CARTAS DE EMILY DICKINSON
Las Cartas de Emily Dickinson nos ofrecen una ventana privilegiada a la vida de una de las poetas más enigmáticas de la literatura. A través de su correspondencia, podemos ver su ingenio, sensibilidad y profunda introspección sobre la vida, el amor y la naturaleza. Con un estilo poético y una escritura llena de matices, estas cartas revelan una Emily íntima, apasionada y, en ocasiones, melancólica.
Aunque, personalmente creo, que es en su correspondencia con Susan Gilbert Dickinson y Thomas Wentworth Higginson donde se revelan algunas de sus facetas más intensas y complejas. Las cartas dirigidas a Susan, su cuñada, confidente (¿y amante?), están impregnadas de una profunda emoción, a veces apasionada, otras melancólica. En ellas, Dickinson juega con el lenguaje de una manera casi poética, construyendo una relación epistolar que oscila entre la devoción, la admiración y el deseo implícito. Susan fue una de sus lectoras más importantes, y sus intercambios reflejan una conexión intelectual y afectiva única.
"Debes dejarme ir primero Sue, porque yo vivo en el Mar siempre y conozco el Camino. Me hubiera hundido dos veces para impedir que tú te hundieras, querida. Si al menos hubiera podido taparte los Ojos para que no vieras el Agua."
"Querida Susie, he tratado de pensar en algo que te encantaría, algo que pudiera mandarte- finalmente vi mis pequeñas Violetas, ellas me rogaron que las dejara marchar, así que aquí están - y con ellas, en calidad de Instructor - un poco de hierba caballerosa, que imploró el favor de acompañarlas - no son sino pequeñas, Susie, y temo que no olorosas ahora, pero te hablarán de corazones cálidos en casa y de algo fiel que nunca se aletarga, ni duerme - Guárdalas debajo de tu almohada, Susie, te harán soñar con cielos azules, con tu casa, ¡y con el bienaventurado país!."
Por otro lado, las cartas a Higginson, su mentor literario, muestran a una Dickinson más analítica y consciente de su propio genio. Con él, la poeta explora sus dudas sobre la publicación, su aversión a los convencionalismos y su firme creencia en una poesía que no debía someterse a las reglas establecidas. Higginson, aunque desconcertado por su estilo, fue uno de los pocos con quienes Dickinson compartió su visión artística, dejando en sus cartas una invaluable reflexión sobre su propio proceso creativo.
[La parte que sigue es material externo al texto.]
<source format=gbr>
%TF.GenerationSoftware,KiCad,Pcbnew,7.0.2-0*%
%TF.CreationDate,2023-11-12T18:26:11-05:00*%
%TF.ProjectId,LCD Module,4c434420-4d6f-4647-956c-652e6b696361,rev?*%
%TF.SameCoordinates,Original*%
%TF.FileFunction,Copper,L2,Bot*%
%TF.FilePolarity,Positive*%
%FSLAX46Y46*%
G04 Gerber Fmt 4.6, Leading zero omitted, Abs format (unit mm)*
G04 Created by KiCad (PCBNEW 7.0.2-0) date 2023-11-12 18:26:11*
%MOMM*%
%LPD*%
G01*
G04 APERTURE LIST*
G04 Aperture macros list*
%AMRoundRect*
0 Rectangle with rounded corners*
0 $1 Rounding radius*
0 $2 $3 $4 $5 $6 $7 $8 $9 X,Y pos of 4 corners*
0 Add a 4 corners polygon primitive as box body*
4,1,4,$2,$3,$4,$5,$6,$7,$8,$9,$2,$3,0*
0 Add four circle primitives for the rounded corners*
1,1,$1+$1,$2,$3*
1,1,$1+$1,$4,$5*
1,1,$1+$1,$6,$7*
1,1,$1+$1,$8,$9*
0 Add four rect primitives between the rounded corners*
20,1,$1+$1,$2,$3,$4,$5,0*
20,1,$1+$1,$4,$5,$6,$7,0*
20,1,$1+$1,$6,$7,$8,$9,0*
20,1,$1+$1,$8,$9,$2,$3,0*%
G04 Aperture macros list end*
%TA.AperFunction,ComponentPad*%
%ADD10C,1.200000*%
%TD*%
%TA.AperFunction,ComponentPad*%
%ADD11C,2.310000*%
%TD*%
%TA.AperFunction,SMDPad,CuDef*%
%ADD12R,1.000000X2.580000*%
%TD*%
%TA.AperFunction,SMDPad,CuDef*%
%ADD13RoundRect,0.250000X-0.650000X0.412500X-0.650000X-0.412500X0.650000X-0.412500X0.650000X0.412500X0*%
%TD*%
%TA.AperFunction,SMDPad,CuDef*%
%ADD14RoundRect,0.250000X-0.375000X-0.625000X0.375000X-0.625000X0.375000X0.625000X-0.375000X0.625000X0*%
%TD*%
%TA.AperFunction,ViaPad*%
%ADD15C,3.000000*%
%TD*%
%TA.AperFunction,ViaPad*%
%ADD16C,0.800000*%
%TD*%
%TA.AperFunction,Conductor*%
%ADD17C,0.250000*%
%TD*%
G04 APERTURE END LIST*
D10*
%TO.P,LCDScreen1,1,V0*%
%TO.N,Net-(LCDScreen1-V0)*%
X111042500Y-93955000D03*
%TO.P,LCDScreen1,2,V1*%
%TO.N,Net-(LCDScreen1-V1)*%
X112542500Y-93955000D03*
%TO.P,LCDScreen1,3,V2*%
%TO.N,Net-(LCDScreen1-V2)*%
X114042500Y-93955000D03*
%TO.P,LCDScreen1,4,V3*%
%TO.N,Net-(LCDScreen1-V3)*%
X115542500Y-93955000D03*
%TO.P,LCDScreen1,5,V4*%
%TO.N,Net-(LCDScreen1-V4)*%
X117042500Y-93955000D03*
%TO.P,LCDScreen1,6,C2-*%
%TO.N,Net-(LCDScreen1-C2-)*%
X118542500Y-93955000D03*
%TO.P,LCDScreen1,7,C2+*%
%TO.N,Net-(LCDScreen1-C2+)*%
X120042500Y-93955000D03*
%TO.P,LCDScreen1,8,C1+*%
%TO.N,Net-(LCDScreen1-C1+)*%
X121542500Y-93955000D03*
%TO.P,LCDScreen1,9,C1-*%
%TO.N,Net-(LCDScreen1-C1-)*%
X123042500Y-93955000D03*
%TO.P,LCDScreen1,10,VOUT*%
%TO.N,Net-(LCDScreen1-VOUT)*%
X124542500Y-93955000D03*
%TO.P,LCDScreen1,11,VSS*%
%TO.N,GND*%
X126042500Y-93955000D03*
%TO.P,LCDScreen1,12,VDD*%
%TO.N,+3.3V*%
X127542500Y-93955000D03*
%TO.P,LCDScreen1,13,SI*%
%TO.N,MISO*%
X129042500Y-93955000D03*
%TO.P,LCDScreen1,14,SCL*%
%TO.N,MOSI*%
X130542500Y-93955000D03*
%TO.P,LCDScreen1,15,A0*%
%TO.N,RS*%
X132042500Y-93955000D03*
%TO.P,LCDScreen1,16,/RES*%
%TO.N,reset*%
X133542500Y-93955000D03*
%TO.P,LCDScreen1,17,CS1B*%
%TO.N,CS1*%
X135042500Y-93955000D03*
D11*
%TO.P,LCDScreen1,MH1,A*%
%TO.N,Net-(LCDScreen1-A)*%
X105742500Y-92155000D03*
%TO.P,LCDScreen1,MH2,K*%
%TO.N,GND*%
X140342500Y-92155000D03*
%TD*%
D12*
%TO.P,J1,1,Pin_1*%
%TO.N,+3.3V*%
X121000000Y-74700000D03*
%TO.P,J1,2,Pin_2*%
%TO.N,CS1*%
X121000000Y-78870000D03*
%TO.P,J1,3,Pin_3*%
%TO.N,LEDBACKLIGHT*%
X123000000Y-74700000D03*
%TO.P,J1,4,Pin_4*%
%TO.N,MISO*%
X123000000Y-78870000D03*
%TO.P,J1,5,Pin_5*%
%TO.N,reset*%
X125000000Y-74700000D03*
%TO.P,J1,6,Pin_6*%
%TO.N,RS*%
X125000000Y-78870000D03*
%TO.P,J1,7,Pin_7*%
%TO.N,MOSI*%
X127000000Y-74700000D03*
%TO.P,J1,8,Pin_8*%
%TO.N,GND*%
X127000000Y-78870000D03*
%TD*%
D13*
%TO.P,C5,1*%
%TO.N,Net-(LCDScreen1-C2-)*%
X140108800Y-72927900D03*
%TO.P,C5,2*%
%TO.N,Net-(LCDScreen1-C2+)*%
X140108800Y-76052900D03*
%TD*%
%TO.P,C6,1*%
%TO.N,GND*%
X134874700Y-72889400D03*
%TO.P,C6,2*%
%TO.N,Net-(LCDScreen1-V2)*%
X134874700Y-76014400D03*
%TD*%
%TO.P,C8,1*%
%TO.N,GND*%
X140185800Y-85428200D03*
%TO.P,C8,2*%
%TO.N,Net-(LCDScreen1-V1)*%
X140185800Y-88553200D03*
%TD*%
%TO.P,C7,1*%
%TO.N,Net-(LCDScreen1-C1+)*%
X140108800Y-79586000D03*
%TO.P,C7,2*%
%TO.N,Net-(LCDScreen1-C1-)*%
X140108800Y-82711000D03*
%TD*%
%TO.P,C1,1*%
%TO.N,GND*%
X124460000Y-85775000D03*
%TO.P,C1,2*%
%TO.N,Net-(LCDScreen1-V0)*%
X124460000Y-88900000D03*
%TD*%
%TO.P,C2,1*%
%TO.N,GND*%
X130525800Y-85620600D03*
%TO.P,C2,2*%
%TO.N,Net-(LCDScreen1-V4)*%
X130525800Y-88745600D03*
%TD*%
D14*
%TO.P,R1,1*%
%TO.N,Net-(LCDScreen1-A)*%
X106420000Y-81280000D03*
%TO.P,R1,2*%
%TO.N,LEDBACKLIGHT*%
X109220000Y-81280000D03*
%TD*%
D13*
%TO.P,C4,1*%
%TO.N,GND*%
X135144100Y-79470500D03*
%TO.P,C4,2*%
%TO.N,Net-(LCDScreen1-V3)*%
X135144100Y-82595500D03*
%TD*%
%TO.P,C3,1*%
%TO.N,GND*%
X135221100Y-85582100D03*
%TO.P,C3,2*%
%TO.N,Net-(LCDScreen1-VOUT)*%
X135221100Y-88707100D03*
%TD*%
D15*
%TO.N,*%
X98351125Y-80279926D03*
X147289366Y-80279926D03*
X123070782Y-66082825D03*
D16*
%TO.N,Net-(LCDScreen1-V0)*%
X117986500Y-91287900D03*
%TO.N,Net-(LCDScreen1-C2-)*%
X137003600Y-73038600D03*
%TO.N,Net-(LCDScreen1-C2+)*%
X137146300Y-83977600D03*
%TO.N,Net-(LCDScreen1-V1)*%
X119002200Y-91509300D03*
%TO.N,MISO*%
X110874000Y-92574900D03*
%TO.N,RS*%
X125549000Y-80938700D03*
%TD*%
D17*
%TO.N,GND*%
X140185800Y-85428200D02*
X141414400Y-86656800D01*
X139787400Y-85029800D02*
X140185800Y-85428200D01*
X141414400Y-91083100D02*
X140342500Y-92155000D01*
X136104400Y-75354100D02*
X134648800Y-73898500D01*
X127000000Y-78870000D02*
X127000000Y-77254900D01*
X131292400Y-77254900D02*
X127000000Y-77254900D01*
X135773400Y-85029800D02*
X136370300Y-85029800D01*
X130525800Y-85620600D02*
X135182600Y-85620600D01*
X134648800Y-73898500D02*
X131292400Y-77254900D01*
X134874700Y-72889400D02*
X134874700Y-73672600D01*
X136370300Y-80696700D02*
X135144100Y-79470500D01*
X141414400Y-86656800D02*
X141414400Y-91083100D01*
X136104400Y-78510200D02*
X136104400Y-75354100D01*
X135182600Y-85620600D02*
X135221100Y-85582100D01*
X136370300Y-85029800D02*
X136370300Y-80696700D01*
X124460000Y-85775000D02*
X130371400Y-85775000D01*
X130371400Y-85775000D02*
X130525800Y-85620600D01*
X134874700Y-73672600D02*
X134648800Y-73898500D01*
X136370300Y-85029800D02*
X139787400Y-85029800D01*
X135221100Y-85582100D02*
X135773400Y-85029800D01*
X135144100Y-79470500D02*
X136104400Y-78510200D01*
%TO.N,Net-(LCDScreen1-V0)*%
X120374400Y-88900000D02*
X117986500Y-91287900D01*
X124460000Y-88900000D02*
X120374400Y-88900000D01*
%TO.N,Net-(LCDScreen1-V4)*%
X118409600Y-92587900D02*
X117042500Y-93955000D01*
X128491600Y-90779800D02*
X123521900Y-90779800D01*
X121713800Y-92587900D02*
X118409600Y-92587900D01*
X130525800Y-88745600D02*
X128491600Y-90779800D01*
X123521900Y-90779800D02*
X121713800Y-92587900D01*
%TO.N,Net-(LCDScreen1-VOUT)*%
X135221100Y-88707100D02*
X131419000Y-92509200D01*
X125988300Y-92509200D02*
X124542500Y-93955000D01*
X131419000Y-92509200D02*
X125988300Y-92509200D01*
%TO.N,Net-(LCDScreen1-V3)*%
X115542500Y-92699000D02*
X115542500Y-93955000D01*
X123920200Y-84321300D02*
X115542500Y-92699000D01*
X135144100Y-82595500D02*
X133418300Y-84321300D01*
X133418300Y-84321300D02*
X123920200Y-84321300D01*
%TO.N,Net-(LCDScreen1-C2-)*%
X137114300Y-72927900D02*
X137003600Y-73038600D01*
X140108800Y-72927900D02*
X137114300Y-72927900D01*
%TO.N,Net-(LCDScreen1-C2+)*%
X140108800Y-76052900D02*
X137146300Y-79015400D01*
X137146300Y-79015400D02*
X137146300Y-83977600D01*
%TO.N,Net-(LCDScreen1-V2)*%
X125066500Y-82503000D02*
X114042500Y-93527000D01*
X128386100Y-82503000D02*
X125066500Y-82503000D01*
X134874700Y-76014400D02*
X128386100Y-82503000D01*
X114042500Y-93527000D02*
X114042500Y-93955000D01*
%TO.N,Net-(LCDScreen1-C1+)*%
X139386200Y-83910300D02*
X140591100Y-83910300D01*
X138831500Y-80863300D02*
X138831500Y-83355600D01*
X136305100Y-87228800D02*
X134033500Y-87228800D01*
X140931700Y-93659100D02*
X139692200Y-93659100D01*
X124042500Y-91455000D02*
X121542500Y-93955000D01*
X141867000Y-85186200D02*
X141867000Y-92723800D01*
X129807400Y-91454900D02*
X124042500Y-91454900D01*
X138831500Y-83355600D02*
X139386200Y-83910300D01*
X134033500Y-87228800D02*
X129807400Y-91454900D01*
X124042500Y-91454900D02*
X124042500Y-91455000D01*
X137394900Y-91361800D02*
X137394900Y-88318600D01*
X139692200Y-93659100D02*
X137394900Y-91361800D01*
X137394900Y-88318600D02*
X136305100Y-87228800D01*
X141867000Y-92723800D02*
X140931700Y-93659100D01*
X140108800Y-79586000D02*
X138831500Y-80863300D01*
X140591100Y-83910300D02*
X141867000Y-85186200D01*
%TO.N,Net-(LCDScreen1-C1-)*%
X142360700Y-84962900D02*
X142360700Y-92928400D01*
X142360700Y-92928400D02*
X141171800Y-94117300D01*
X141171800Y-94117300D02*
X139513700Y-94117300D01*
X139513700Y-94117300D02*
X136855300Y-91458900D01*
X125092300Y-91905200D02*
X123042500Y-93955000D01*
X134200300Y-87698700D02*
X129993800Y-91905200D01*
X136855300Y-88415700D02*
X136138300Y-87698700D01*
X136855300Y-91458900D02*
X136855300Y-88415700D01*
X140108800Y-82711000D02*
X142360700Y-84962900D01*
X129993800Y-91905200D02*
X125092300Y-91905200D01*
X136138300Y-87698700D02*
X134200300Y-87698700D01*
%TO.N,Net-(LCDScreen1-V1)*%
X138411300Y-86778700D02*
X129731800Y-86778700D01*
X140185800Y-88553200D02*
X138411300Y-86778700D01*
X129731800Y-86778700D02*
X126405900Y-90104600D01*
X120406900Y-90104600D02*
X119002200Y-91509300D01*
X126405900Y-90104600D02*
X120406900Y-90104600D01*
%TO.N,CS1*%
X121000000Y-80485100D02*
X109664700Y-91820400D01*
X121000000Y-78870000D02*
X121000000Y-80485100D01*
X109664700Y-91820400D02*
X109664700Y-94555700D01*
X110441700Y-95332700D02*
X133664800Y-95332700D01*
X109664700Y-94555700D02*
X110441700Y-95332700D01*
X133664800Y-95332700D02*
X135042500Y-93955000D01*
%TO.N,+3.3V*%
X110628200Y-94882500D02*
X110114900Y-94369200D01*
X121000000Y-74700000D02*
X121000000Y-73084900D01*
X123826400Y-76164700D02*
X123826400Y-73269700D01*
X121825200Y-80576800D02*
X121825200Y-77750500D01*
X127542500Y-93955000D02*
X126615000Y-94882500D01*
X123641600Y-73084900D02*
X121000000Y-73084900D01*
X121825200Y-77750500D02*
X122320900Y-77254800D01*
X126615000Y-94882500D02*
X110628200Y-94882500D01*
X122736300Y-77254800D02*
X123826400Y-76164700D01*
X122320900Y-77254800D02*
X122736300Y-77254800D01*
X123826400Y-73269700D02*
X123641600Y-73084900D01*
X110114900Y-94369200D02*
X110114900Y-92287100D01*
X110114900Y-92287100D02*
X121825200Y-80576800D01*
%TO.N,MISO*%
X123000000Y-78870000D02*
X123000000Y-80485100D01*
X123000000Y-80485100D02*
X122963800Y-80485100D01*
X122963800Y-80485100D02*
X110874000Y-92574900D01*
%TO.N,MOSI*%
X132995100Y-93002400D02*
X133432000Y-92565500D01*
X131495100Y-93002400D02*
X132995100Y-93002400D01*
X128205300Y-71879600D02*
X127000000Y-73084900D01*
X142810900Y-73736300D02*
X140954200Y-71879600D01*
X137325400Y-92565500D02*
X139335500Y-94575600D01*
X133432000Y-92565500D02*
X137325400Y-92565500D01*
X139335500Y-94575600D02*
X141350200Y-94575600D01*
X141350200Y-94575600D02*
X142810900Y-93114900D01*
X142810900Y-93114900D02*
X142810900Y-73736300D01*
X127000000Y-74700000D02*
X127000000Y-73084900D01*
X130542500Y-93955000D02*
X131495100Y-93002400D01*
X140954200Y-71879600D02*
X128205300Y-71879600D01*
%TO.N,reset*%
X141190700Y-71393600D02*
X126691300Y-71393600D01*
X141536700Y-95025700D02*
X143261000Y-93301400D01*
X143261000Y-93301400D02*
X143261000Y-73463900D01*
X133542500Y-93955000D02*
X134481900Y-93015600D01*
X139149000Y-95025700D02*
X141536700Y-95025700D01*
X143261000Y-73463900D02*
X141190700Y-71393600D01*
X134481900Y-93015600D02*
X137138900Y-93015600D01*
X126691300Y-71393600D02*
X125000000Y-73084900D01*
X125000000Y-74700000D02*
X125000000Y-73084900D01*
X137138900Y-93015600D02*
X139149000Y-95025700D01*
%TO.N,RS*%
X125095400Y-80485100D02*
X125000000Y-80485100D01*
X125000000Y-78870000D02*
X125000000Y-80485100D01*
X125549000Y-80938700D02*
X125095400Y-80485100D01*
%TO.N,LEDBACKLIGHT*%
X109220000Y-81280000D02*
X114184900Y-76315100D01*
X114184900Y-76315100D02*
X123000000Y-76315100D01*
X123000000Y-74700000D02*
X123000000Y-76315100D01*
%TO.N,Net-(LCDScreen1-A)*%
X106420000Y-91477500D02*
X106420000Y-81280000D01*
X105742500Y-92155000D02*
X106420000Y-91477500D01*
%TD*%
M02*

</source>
"Pregunta usted por mis Compañeros, Colinas – Señor – y el Crepúsculo – y un Perro – grande como yo, que compró mi padre – Son mejores que Seres – porque saben – pero no lo cuentan – y el ruido en la Charca a Mediodía – supera mi Piano."
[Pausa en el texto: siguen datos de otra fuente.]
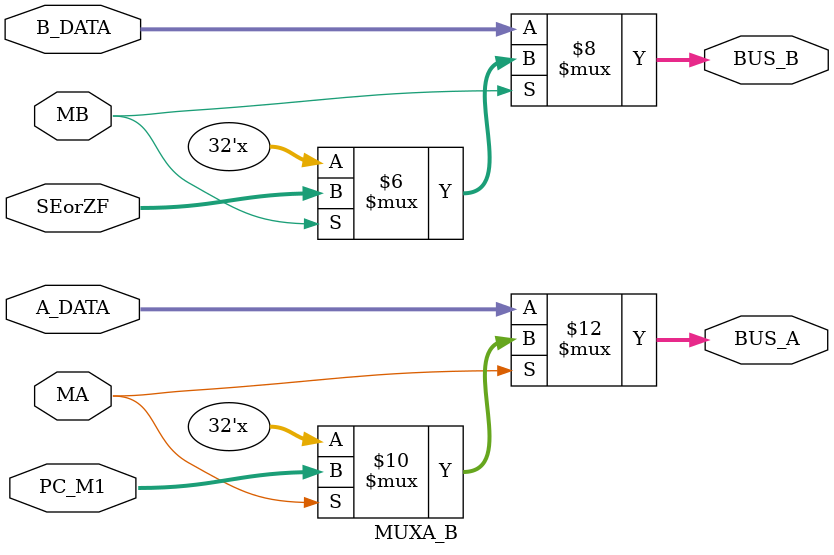
<source format=v>
`timescale 1ns / 1ps
module MUXA_B(
	input [31:0] PC_M1,
	input [31:0] A_DATA,
	input [31:0] B_DATA,
	input [31:0] SEorZF,
	input        MA,
	input			 MB,
	output[31:0] BUS_A,
	output[31:0] BUS_B
    );

always @(*)
	begin
		if(MA == 1)
			begin
				BUS_A <= PC_M1;
			end
		if(MA == 0)
			begin
				BUS_A <= A_DATA;
			end
			
		if(MB == 1)
			begin
				BUS_B <= SEorZF;
			end
		if(MB == 0)
			begin
				BUS_B <= B_DATA;
			end
	end

endmodule

</source>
"Si leo un libro y se me enfría tanto el cuerpo que ningún fuego puede calentarme, sé que eso es poesía. Si tengo la sensación física de que se me vuela la tapa de los sesos, sé que eso es poesía. Son, para mí, las únicas maneras de saberlo. ¿Existe alguna otra manera?"
Leídas en conjunto, estas cartas nos acercan a una Dickinson compleja y apasionada, capaz de desafiar las normas tanto en la literatura como en sus relaciones personales. En cada línea, se percibe el eco de su voz inconfundible: íntima, desafiante y profundamente humana, como si, a través de sus palabras, aún quisiera seguir dialogando con nosotros.
"Mi tarea es amar. Encontré un pájaro esta mañana, abajo – abajo – sobre un pequeño arbusto al pie del jardín ¿y por qué cantas, dije, puesto que nadie te oye? Un sollozo en la garganta, una palpitación al pecho – Mi tarea es cantar– ¡y ella alzó el vuelo!"